Listing from a collection:
BEGIN
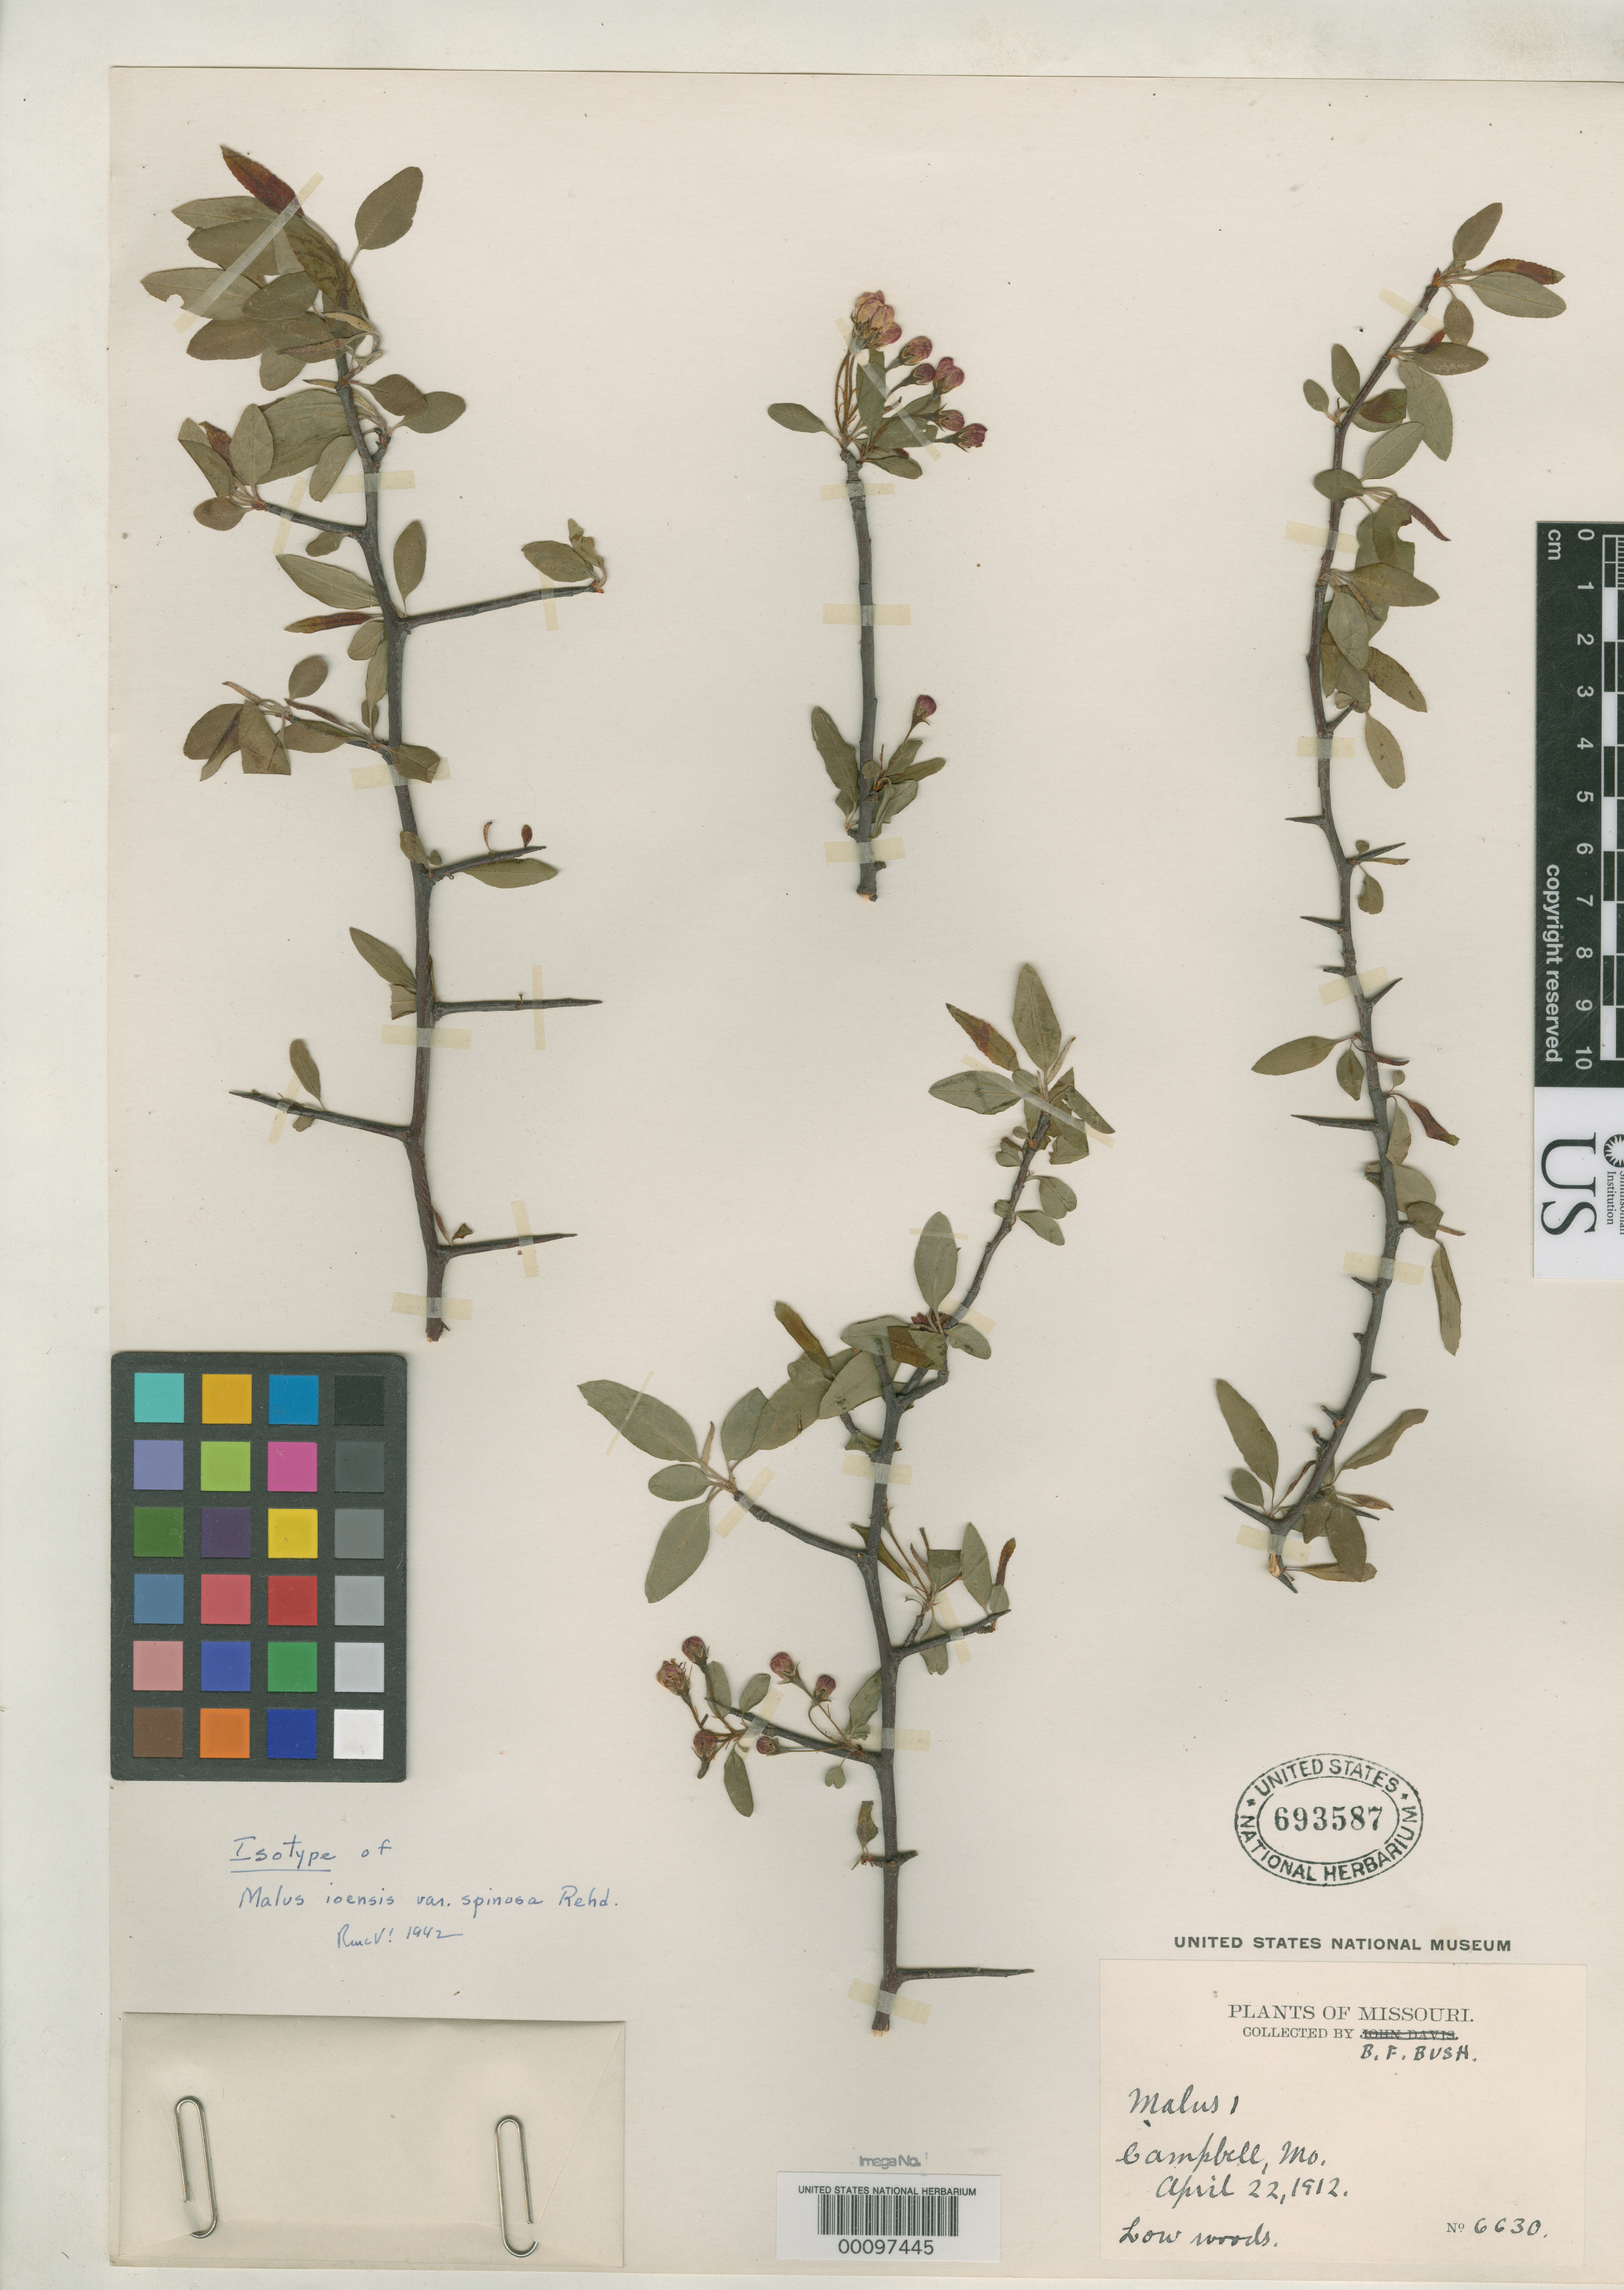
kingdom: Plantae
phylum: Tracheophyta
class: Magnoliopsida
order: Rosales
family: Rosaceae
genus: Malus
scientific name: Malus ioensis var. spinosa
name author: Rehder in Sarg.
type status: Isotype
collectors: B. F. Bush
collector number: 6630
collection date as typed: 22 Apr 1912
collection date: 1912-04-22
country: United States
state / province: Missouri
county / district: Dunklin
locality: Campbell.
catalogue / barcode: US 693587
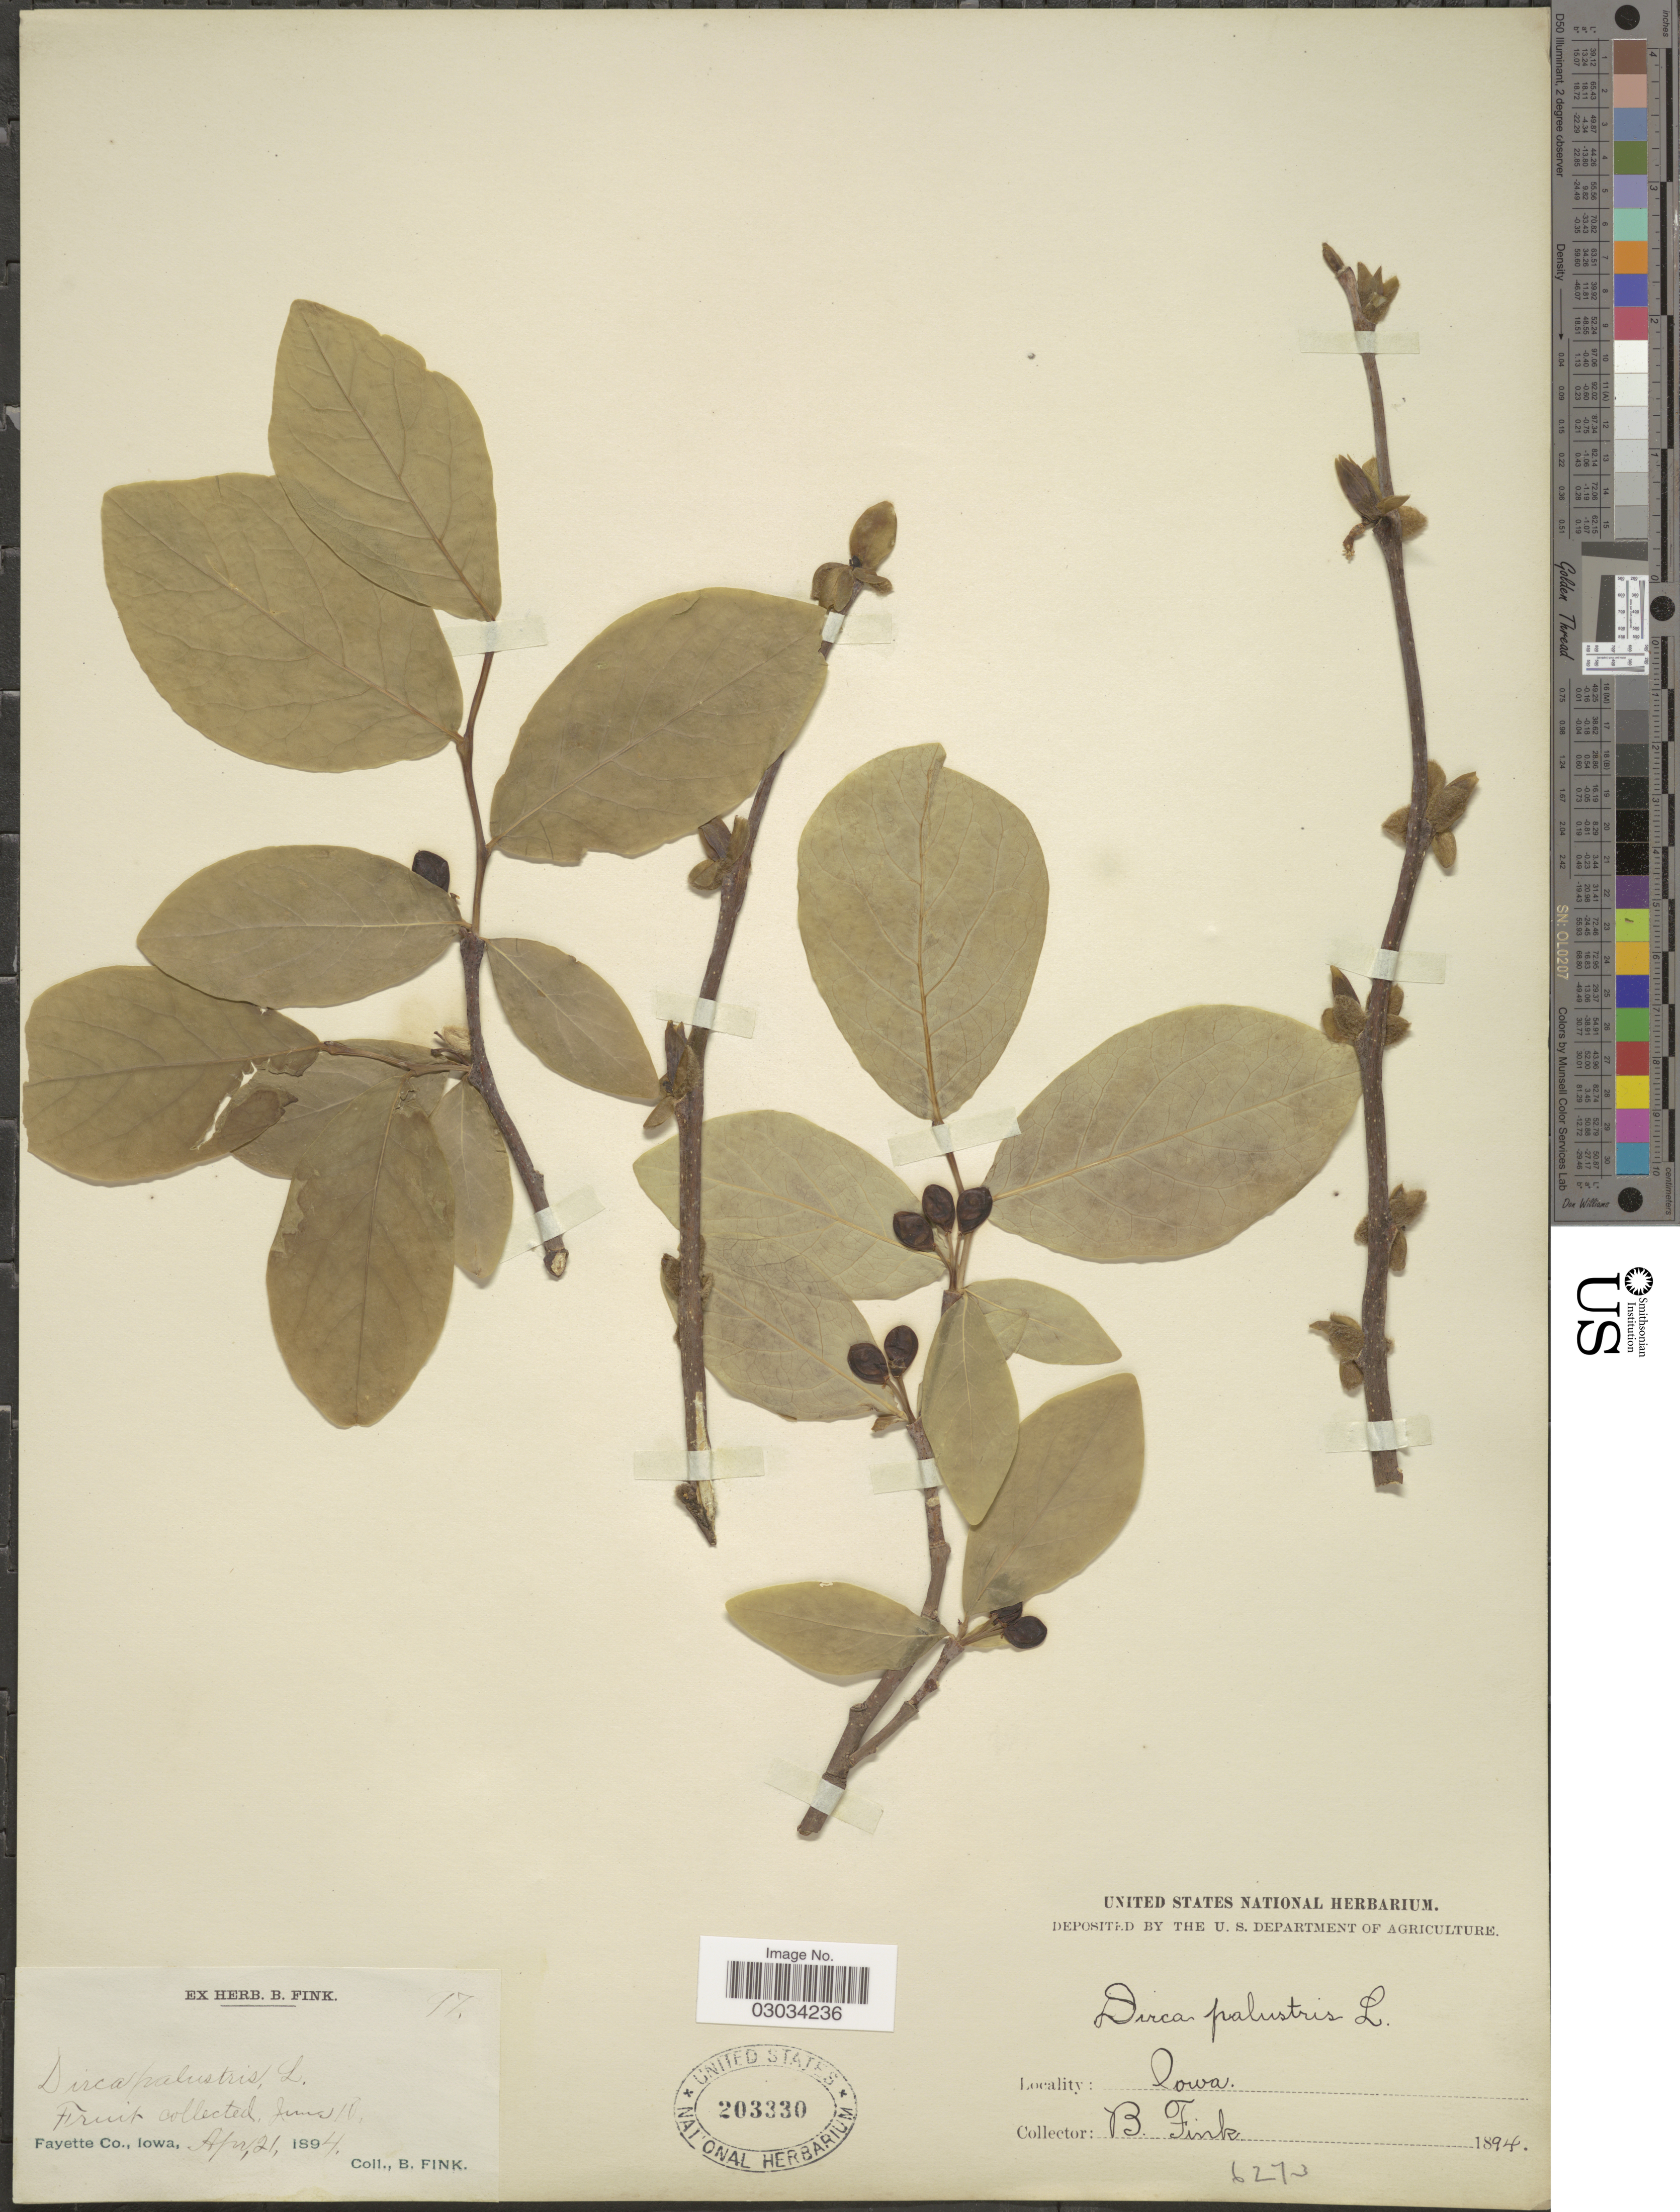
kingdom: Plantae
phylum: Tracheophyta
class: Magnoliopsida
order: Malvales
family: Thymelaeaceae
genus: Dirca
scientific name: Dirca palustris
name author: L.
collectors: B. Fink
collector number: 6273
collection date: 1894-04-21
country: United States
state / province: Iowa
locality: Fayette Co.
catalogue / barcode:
END
» **WHAT THIS TASK INVOLVES**
Reproduce every line of the listing above verbatim, from the first entry through the last, and omit the pictures from your reproduction.

» **ANSWER TO THE PROBLEM**
kingdom: Plantae
phylum: Tracheophyta
class: Magnoliopsida
order: Rosales
family: Rosaceae
genus: Malus
scientific name: Malus ioensis var. spinosa
name author: Rehder in Sarg.
type status: Isotype
collectors: B. F. Bush
collector number: 6630
collection date as typed: 22 Apr 1912
collection date: 1912-04-22
country: United States
state / province: Missouri
county / district: Dunklin
locality: Campbell.
catalogue / barcode: US 693587
kingdom: Plantae
phylum: Tracheophyta
class: Magnoliopsida
order: Malvales
family: Thymelaeaceae
genus: Dirca
scientific name: Dirca palustris
name author: L.
collectors: B. Fink
collector number: 6273
collection date: 1894-04-21
country: United States
state / province: Iowa
locality: Fayette Co.
catalogue / barcode:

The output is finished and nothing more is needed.